(Record extracts begins)
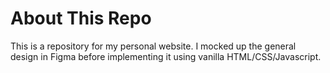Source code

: # About This Repo
This is a repository for my personal website. I mocked up the general design in Figma before implementing it using vanilla HTML/CSS/Javascript.
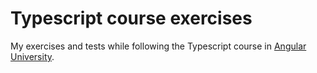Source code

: # Typescript course exercises

My exercises and tests while following the Typescript course in [Angular University](https://angular-university.io).
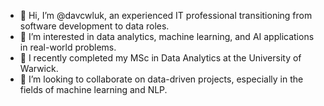 - 👋 Hi, I’m @davcwluk, an experienced IT professional transitioning from software development to data roles.
- 👀 I’m interested in data analytics, machine learning, and AI applications in real-world problems.
- 🌱 I recently completed my MSc in Data Analytics at the University of Warwick.
- 💞️ I’m looking to collaborate on data-driven projects, especially in the fields of machine learning and NLP.

<!---
davcwluk/davcwluk is a ✨ special ✨ repository because its `README.md` (this file) appears on your GitHub profile.
You can click the Preview link to take a look at your changes.
--->
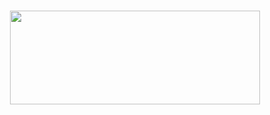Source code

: # <p align="center" R.I.P RAT></p>
<p align="center"><img src="https://ripfckety.github.io/images/R.I.P.png" width="400px" height="150px" ></p>
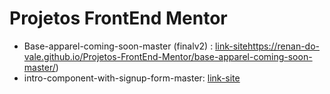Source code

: # Projetos FrontEnd Mentor
 - Base-apparel-coming-soon-master (finalv2) : [link-site](https://renan-do-vale.github.io/Projetos-FrontEnd-Mentor/base-apparel-coming-soon-master/)https://renan-do-vale.github.io/Projetos-FrontEnd-Mentor/base-apparel-coming-soon-master/)
 - intro-component-with-signup-form-master: [link-site](https://renan-do-vale.github.io/Projetos-FrontEnd-Mentor/intro-component-with-signup-form-master/)
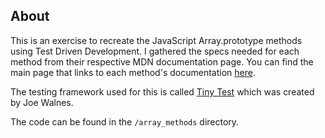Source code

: ## About 
This is an exercise to recreate the JavaScript Array.prototype methods using Test Driven Development. I gathered the specs needed for each method from their respective MDN documentation page. You can find the main page that links to each method's documentation [here](https://developer.mozilla.org/tr/docs/Web/JavaScript/Reference/Global_Objects/Array/prototype#Methods).

The testing framework used for this is called [Tiny Test](https://github.com/joewalnes/jstinytest) which was created by Joe Walnes.  

The code can be found in the `/array_methods` directory.
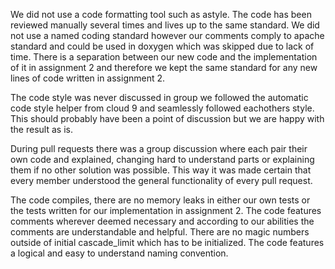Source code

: We did not use a code formatting tool such as astyle. The code has been reviewed manually several times and lives up to the same standard. We did not use a named coding standard however our comments comply to apache standard and could be used in doxygen
which was skipped due to lack of time. There is a separation between our new code and the implementation of it in assignment 2 and therefore we kept the same standard for any new lines of code written in assignment 2.

The code style was never discussed in group we followed the automatic code style helper from cloud 9 and seamlessly followed eachothers style. This should probably have been a point of discussion but we are happy with the result as is.

During pull requests there was a group discussion where each pair their own code and explained, changing hard to understand parts or explaining them if no other solution was possible. This way it was made certain that every member understood the general functionality of every pull request.

The code compiles, there are no memory leaks in either our own tests or the tests written for our implementation in assignment 2. The code features comments wherever deemed necessary and according to our abilities the comments are understandable and helpful.
There are no magic numbers outside of initial cascade_limit which has to be initialized. The code features a logical and easy to understand naming convention. 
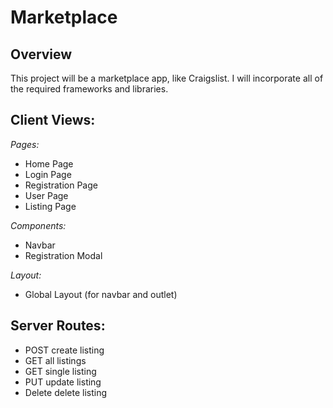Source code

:# Marketplace

## Overview

This project will be a marketplace app, like Craigslist.  I will incorporate all of the required frameworks and libraries. 

## Client Views:
_Pages:_
- Home Page
- Login Page
- Registration Page
- User Page
- Listing Page

_Components:_
- Navbar
- Registration Modal

_Layout:_
- Global Layout (for navbar and outlet)

## Server Routes:
- POST
    create listing
- GET
    all listings
- GET
    single listing
- PUT
    update listing
- Delete
    delete listing
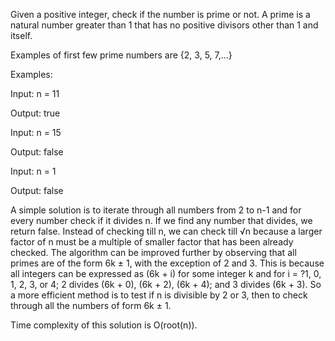 Given a positive integer, check if the number is prime or not. A prime is a natural number greater than 1 that has no 
positive divisors other than 1 and itself.

Examples of first few prime numbers are {2, 3, 5, 7,...}

Examples:

Input:  n = 11

Output: true

Input:  n = 15

Output: false

Input:  n = 1

Output: false

A simple solution is to iterate through all numbers from 2 to n-1 and for every number check if it divides n. If we find 
any number that divides, we return false.   Instead of checking till n,  we can check till √n because a larger factor of n 
must be a multiple of smaller factor that has been already checked.  The algorithm can be improved further by observing 
that all primes are of the form 6k ± 1, with the exception of 2 and 3.  This is because all integers can  be  expressed 
as (6k + i) for some integer k and for i = ?1, 0, 1, 2, 3, or 4; 2 divides  (6k + 0),  (6k + 2),  (6k + 4); and 3 divides 
(6k + 3).  So a more efficient method is to test if n is divisible by 2 or 3,  then to check through all the numbers of 
form 6k ± 1.

Time complexity of this solution is O(root(n)).
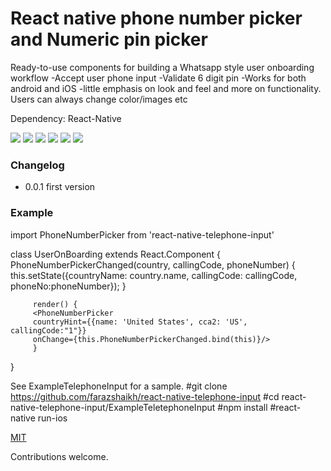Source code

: # React native phone number picker and Numeric pin picker
Ready-to-use components for building a Whatsapp style user onboarding workflow
-Accept user phone input
-Validate 6 digit pin
-Works for both android and iOS
-little emphasis on look and feel and more on functionality. Users can always change color/images etc



Dependency: React-Native

![](https://github.com/farazshaikh/react-native-telephone-input/blob/master/ExampleTelephoneInput/screenshots/1.png)
![](https://github.com/farazshaikh/react-native-telephone-input/blob/master/ExampleTelephoneInput/screenshots/2.png)
![](https://github.com/farazshaikh/react-native-telephone-input/blob/master/ExampleTelephoneInput/screenshots/3.png)
![](https://github.com/farazshaikh/react-native-telephone-input/blob/master/ExampleTelephoneInput/screenshots/4.png)
![](https://github.com/farazshaikh/react-native-telephone-input/blob/master/ExampleTelephoneInput/screenshots/5.png)
![](https://github.com/farazshaikh/react-native-telephone-input/blob/master/ExampleTelephoneInput/screenshots/6.png)


### Changelog
- 0.0.1 first version

### Example

import PhoneNumberPicker from 'react-native-telephone-input'

class UserOnBoarding extends React.Component {
        PhoneNumberPickerChanged(country, callingCode, phoneNumber) {
            this.setState({countryName: country.name, callingCode: callingCode, phoneNo:phoneNumber});
         }

         render() {
         <PhoneNumberPicker
         countryHint={{name: 'United States', cca2: 'US', callingCode:"1"}}
         onChange={this.PhoneNumberPickerChanged.bind(this)}/>
         }
}


See ExampleTelephoneInput for a sample.
#git clone https://github.com/farazshaikh/react-native-telephone-input
#cd react-native-telephone-input/ExampleTeletephoneInput
#npm install
#react-native run-ios

[MIT](LICENSE)



Contributions welcome.
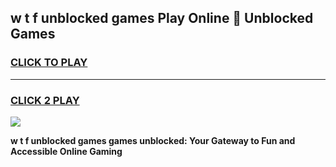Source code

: 
## w t f unblocked games Play Online 👋 Unblocked Games
<h3>
<a href="https://premium.freeplayer.one?title=w_t_f_unblocked_games&ref=19F">CLICK TO PLAY</a></h3>
<hr>

<h3>
<a href="https://premium.freeplayer.one?title=w_t_f_unblocked_games&ref=19F">CLICK 2 PLAY</a>
  
</h3>

<a href="https://premium.freeplayer.one?title=w_t_f_unblocked_games&ref=19F"><img src="https://clearcache.store/games.png"></a>


**w t f unblocked games games unblocked: Your Gateway to Fun and Accessible Online Gaming**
(Record extracts ends)
** Task details **
Gather every line of the data above that contains the word "group", matching case exactly.

** Response **
The code style was never discussed in group we followed the automatic code style helper from cloud 9 and seamlessly followed eachothers style. This should probably have been a point of discussion but we are happy with the result as is.
During pull requests there was a group discussion where each pair their own code and explained, changing hard to understand parts or explaining them if no other solution was possible. This way it was made certain that every member understood the general functionality of every pull request.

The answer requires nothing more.